§ **Directives**:
1. According to the sitar and tambura event page, in what year did Scott Hackleman receive his Bachelor of Fine Arts degree in Sitar Performance?
2. List every wood that the sitar and tambura event page names as used to make these instruments, with the botanical name given for each.
3. Resume the sitar and tambura event page after its final sentence.

§ **Page extract**:
○ ○ ○ ○

Trees and Tones - Wooden Instrument Traditions: Sitars and Tamburas

Presentation | November 11 | 4-6:30 p.m. |  UC Botanical Garden

 Botanical Garden

Learn all about sitars and tamburas with instrument maker J. Scott Hackleman. For over 40 years Scott has been studying sitar, travelling to India, and making and repairing hundreds of Indian instruments for artists such as Ravi Shankar and institutions such as Cal Arts. Discover the woods used to make these instruments such as Tun (Toona ciliata), Sheesham (Dalbergia sisoo), and Ebony (Diospyros ebenum). Additionally, gourds will be discussed. This will be followed by and interspersed with a sitar, tambura, and tabla performance by Joanna Mack (sitar) and Ferhan Quereshi (tabla).

Scott Hackleman has been working on the classical musical instruments of India for more than 40 years.
He started studying sitar in 1969. When he began formal study in 1974 with Amiya Dasgupta, a disciple of Ravi Shankar, he was introduced to sitar repair and jawari when staying after his lessons and sitting with Amiya's friend Nodu Mullick (the man attributed with building Ravi Shankar's sitar). He received a Bachelor of Fine Arts degree in Sitar Performance from California Institute of the Arts in 1985. In 1987 he was awarded a grant from the American Institute of Indian Studies, funded through the Smithsonian and sponsored by Ravi Shankar, to live in India and document his apprenticeship with a master instrument maker there. It was at that time he studied with Kartar Chand in Paharganj and sat with Murari Adhikari in Kolkata. A brief summary of this experience was published in the Journal of the Guild of American Luthiers, Number 67, Fall 2002. He has worked on hundreds of sitars and other Indian instruments since returning from India and continues to develop his skills not only in repair and set-up, but in building these instruments as well. He has worked on the instruments of many professional musicians, teachers, students and organizations over the years including Ravi Shankar, Shubho Shankar, Ry Cooder, Paul Livingstone, UCLA, UCSB, CalArts, Pomona College and SRF to name a few.

○ ○ ○ ○

(Data records)
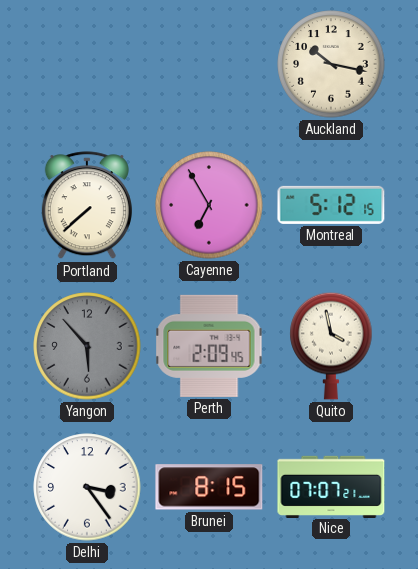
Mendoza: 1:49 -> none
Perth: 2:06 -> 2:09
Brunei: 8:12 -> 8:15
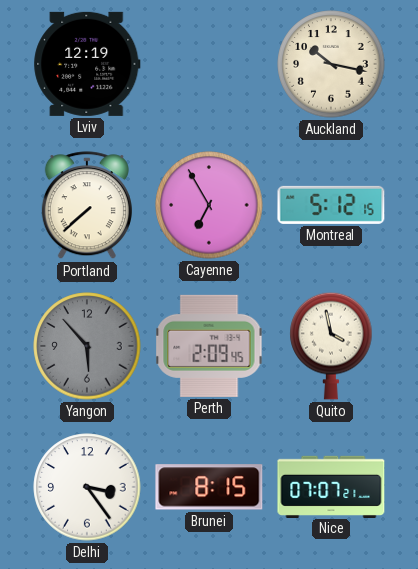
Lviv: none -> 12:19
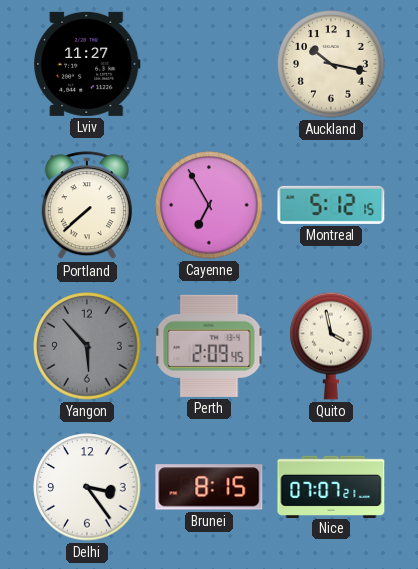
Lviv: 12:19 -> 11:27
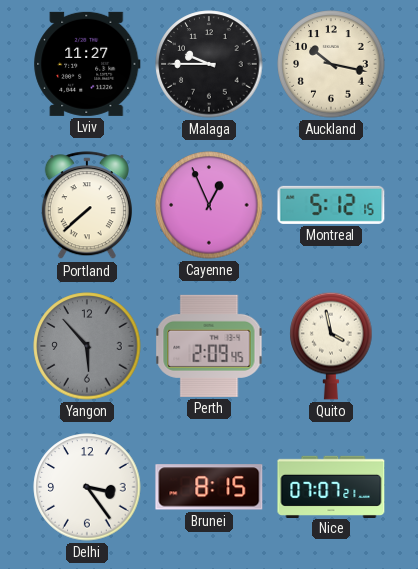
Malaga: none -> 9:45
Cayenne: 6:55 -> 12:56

○ ○ ○ ○

§ **Per-task answers**:
1. 1985

2.
- Tun (Toona ciliata)
- Sheesham (Dalbergia sisoo)
- Ebony (Diospyros ebenum)

3.
From his shop in Point Roberts, Washington, Scott builds custom bespoke musical instruments, with a particular focus on the Personal Tambura, repairs & services Indian Classical instruments sent to him from all over the continent and makes regular trips to California to service the sitars of UCLA, UCSB and others.

Joanna Mack began her pursuit of Classical North Indian Music in 1997. While studying Neuroscience at UCSD, she attended a Classical Indian Music class with sitar virtuoso Kartik Seshadri, a senior disciple of Pandit Ravi Shankar of the Maihar Gharana. She had been involved in Western music since childhood but was immediately drawn to Indian music. Recognizing Joanna's inherent talent and drive, Kartikji recommended her to study in Kolkata under the now late Pandit Deepak Choudhury, also a senior disciple of renowned musician Pandit Ravi Shankar. That year, Joanna traveled to India where she fully devoted herself to the pursuit of Indian Classical Music under the guidance of Deepakji. She continued her studies with him in Kolkata from 1997 through 2005.

Joanna then returned to the United States, promising Deepakji that her dedication to learn would not falter and that she would accept the responsibility to teach the traditional values and ideas of the Maihar Gharana. Joanna is fulfilling that promise today. She teaches private and group classes and performs in a variety of venues. She was fortunate to be able to study under the now late Ustad Ali Akbar Khan and continues her studies with sarodia Bruce Hamm at the Ali Akbar Khan College of Music in San Rafael and master classes with sitarist Sri Partha Chatterjee.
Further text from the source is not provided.